Exercise goal
Once the images are removed, repeat all of the entries exactly.

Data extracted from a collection
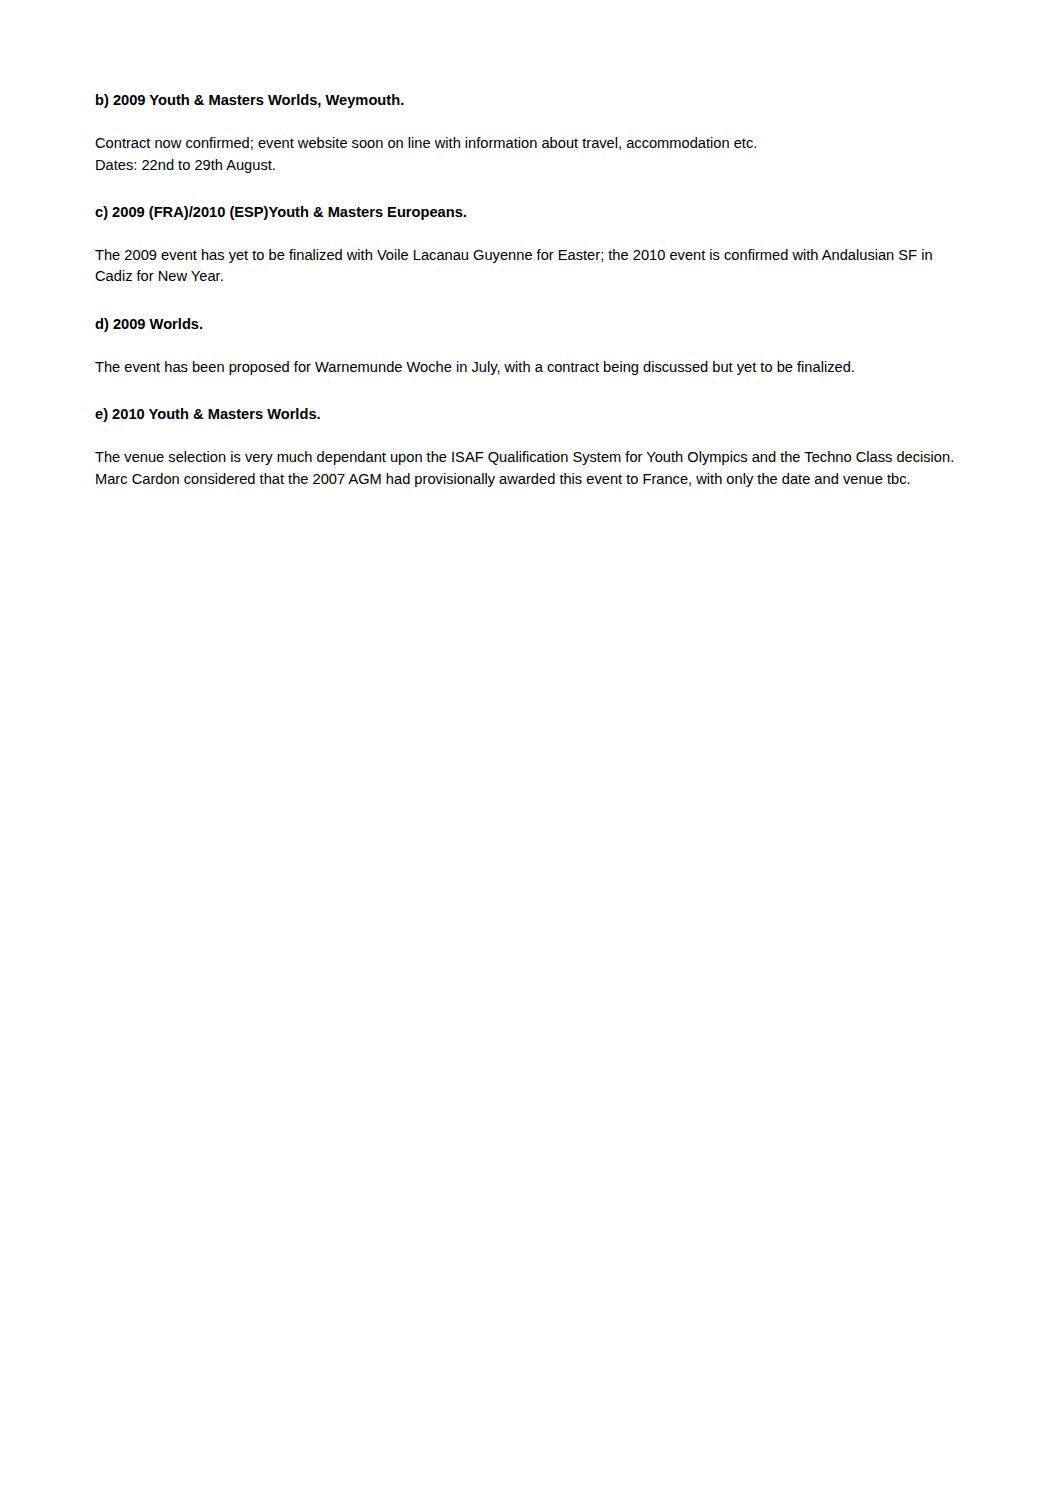b) 2009 Youth & Masters Worlds, Weymouth.
Contract now confirmed; event website soon on line with information about travel, accommodation etc.
Dates: 22nd to 29th August.
c) 2009 (FRA)/2010 (ESP)Youth & Masters Europeans.
The 2009 event has yet to be finalized with Voile Lacanau Guyenne for Easter; the 2010 event is confirmed with Andalusian SF in Cadiz for New Year.
d) 2009 Worlds.
The event has been proposed for Warnemunde Woche in July, with a contract being discussed but yet to be finalized.
e) 2010 Youth & Masters Worlds.
The venue selection is very much dependant upon the ISAF Qualification System for Youth Olympics and the Techno Class decision. Marc Cardon considered that the 2007 AGM had provisionally awarded this event to France, with only the date and venue tbc.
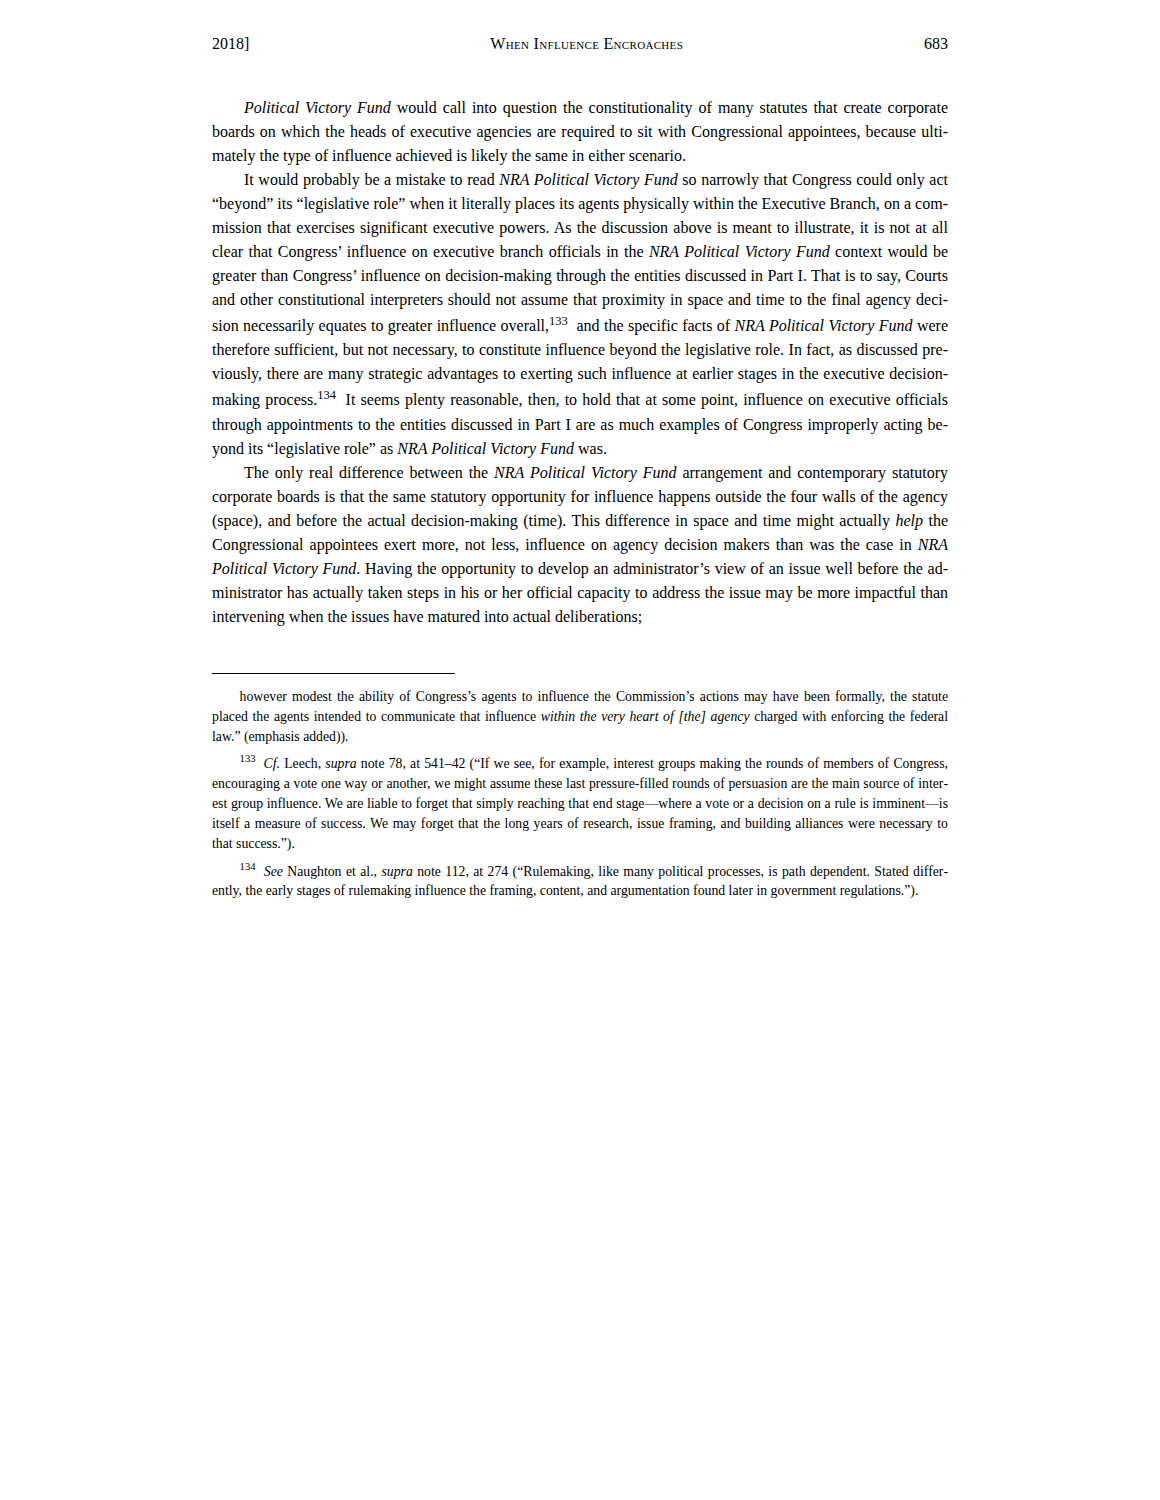2018] When Influence Encroaches 683
Political Victory Fund would call into question the constitutionality of many statutes that create corporate boards on which the heads of executive agencies are required to sit with Congressional appointees, because ultimately the type of influence achieved is likely the same in either scenario.
It would probably be a mistake to read NRA Political Victory Fund so narrowly that Congress could only act “beyond” its “legislative role” when it literally places its agents physically within the Executive Branch, on a commission that exercises significant executive powers. As the discussion above is meant to illustrate, it is not at all clear that Congress’ influence on executive branch officials in the NRA Political Victory Fund context would be greater than Congress’ influence on decision-making through the entities discussed in Part I. That is to say, Courts and other constitutional interpreters should not assume that proximity in space and time to the final agency decision necessarily equates to greater influence overall,133 and the specific facts of NRA Political Victory Fund were therefore sufficient, but not necessary, to constitute influence beyond the legislative role. In fact, as discussed previously, there are many strategic advantages to exerting such influence at earlier stages in the executive decision-making process.134 It seems plenty reasonable, then, to hold that at some point, influence on executive officials through appointments to the entities discussed in Part I are as much examples of Congress improperly acting beyond its “legislative role” as NRA Political Victory Fund was.
The only real difference between the NRA Political Victory Fund arrangement and contemporary statutory corporate boards is that the same statutory opportunity for influence happens outside the four walls of the agency (space), and before the actual decision-making (time). This difference in space and time might actually help the Congressional appointees exert more, not less, influence on agency decision makers than was the case in NRA Political Victory Fund. Having the opportunity to develop an administrator’s view of an issue well before the administrator has actually taken steps in his or her official capacity to address the issue may be more impactful than intervening when the issues have matured into actual deliberations;
however modest the ability of Congress’s agents to influence the Commission’s actions may have been formally, the statute placed the agents intended to communicate that influence within the very heart of [the] agency charged with enforcing the federal law.” (emphasis added)).
133 Cf. Leech, supra note 78, at 541–42 (“If we see, for example, interest groups making the rounds of members of Congress, encouraging a vote one way or another, we might assume these last pressure-filled rounds of persuasion are the main source of interest group influence. We are liable to forget that simply reaching that end stage—where a vote or a decision on a rule is imminent—is itself a measure of success. We may forget that the long years of research, issue framing, and building alliances were necessary to that success.”).
134 See Naughton et al., supra note 112, at 274 (“Rulemaking, like many political processes, is path dependent. Stated differently, the early stages of rulemaking influence the framing, content, and argumentation found later in government regulations.”).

Task result
b) 2009 Youth & Masters Worlds, Weymouth.
Contract now confirmed; event website soon on line with information about travel, accommodation etc.
Dates: 22nd to 29th August.
c) 2009 (FRA)/2010 (ESP)Youth & Masters Europeans.
The 2009 event has yet to be finalized with Voile Lacanau Guyenne for Easter; the 2010 event is confirmed with Andalusian SF in Cadiz for New Year.
d) 2009 Worlds.
The event has been proposed for Warnemunde Woche in July, with a contract being discussed but yet to be finalized.
e) 2010 Youth & Masters Worlds.
The venue selection is very much dependant upon the ISAF Qualification System for Youth Olympics and the Techno Class decision. Marc Cardon considered that the 2007 AGM had provisionally awarded this event to France, with only the date and venue tbc.
2018] When Influence Encroaches 683
Political Victory Fund would call into question the constitutionality of many statutes that create corporate boards on which the heads of executive agencies are required to sit with Congressional appointees, because ultimately the type of influence achieved is likely the same in either scenario.
It would probably be a mistake to read NRA Political Victory Fund so narrowly that Congress could only act “beyond” its “legislative role” when it literally places its agents physically within the Executive Branch, on a commission that exercises significant executive powers. As the discussion above is meant to illustrate, it is not at all clear that Congress’ influence on executive branch officials in the NRA Political Victory Fund context would be greater than Congress’ influence on decision-making through the entities discussed in Part I. That is to say, Courts and other constitutional interpreters should not assume that proximity in space and time to the final agency decision necessarily equates to greater influence overall,133 and the specific facts of NRA Political Victory Fund were therefore sufficient, but not necessary, to constitute influence beyond the legislative role. In fact, as discussed previously, there are many strategic advantages to exerting such influence at earlier stages in the executive decision-making process.134 It seems plenty reasonable, then, to hold that at some point, influence on executive officials through appointments to the entities discussed in Part I are as much examples of Congress improperly acting beyond its “legislative role” as NRA Political Victory Fund was.
The only real difference between the NRA Political Victory Fund arrangement and contemporary statutory corporate boards is that the same statutory opportunity for influence happens outside the four walls of the agency (space), and before the actual decision-making (time). This difference in space and time might actually help the Congressional appointees exert more, not less, influence on agency decision makers than was the case in NRA Political Victory Fund. Having the opportunity to develop an administrator’s view of an issue well before the administrator has actually taken steps in his or her official capacity to address the issue may be more impactful than intervening when the issues have matured into actual deliberations;
however modest the ability of Congress’s agents to influence the Commission’s actions may have been formally, the statute placed the agents intended to communicate that influence within the very heart of [the] agency charged with enforcing the federal law.” (emphasis added)).
133 Cf. Leech, supra note 78, at 541–42 (“If we see, for example, interest groups making the rounds of members of Congress, encouraging a vote one way or another, we might assume these last pressure-filled rounds of persuasion are the main source of interest group influence. We are liable to forget that simply reaching that end stage—where a vote or a decision on a rule is imminent—is itself a measure of success. We may forget that the long years of research, issue framing, and building alliances were necessary to that success.”).
134 See Naughton et al., supra note 112, at 274 (“Rulemaking, like many political processes, is path dependent. Stated differently, the early stages of rulemaking influence the framing, content, and argumentation found later in government regulations.”).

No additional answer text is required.